Our body depends on light and its absence more than you think.
By dimming lights 30 minutes before bedtime you help your body produce melatonin also known as a sleep hormone. The peak of its secretion is tied to the total darkness in the room. And if you like to check your social media in bed, say hello to insomnia.
“You can use high luminosity lamps to suppress melatonin during the morning hours, which will aid in waking you up. These lamps mimic the natural morning sunlight, thus inhibiting melatonin production.”
Science-Powered Hacks to Help You Travel to the Land of Nod
So, you’ve made your bedroom sleep-friendly and are practicing healthy sleep habits, but it still does not improve your sleep?
Or, the improvements aren’t as noticeable as you’d expect.
I’ve got science on your back!
You probably heard about the 4-7-8 method.
So why don’t you try it?
The 4-7-8 method is basically a breathing technique that consists of four steps:
● exhale completely via your mouth;
● close your mouth and inhale via your nose while counting to 4;
● hold your breath on the counts from 4 to 7;
● exhale slowly out of your mouth on the count of 8.
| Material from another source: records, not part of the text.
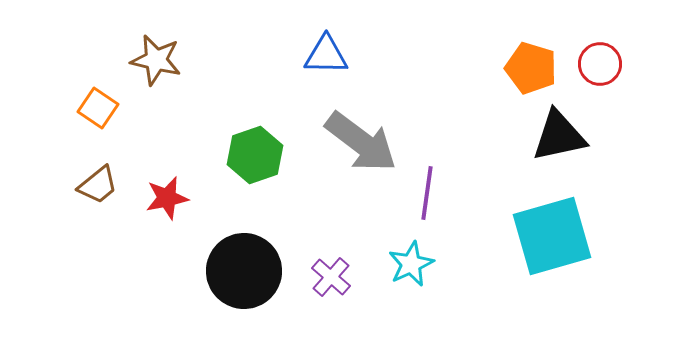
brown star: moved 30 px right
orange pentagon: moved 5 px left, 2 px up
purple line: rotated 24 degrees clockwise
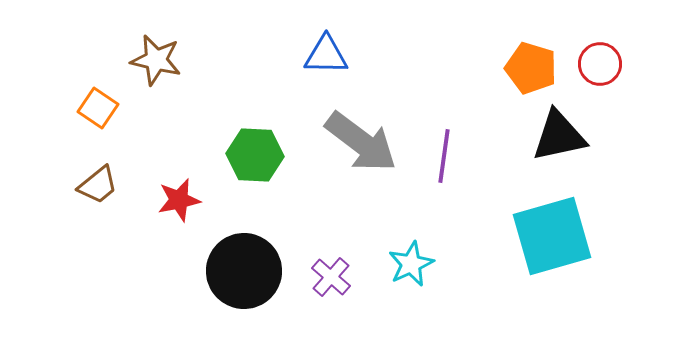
green hexagon: rotated 22 degrees clockwise
purple line: moved 17 px right, 37 px up
red star: moved 12 px right, 2 px down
It is important to place the tip of your tongue against the ridge behind your upper teeth throughout the exercise.
Those who have tried this method refer to it as a technique that is taking only 60 seconds to fall asleep.
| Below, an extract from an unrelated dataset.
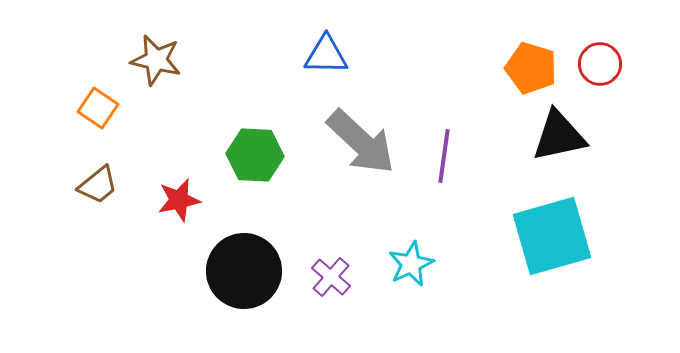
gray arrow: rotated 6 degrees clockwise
Imagination is a powerful tool.
Visualize an environment that makes you feel calm and happy. The key to success is thinking of a scene that’s engaging enough to distract you from your thoughts and worries for a while.
If this seems a bit unlikely to you, here’s an Oxford University study where participants were asked to imagine different pleasant scenes before bedtime and, as a result, fell asleep 20 minutes faster.
At least, you can try.
Check Your Diet
The quality of your sleep can be directly impacted by the food that you had on your plate a few hours before bedtime.
Thus, spicy and heavy foods, such as a chilli taco or a steak, won’t do you any favor.
What should you eat instead?
Many scientists agree that tryptophan-rich foods — such as turkey, eggs, nuts, and salmon — will work best as a late dinner.
Also, you can indulge yourself with dark chocolate and bananas since they can boost your magnesium levels, which in turn increases the levels of melatonin.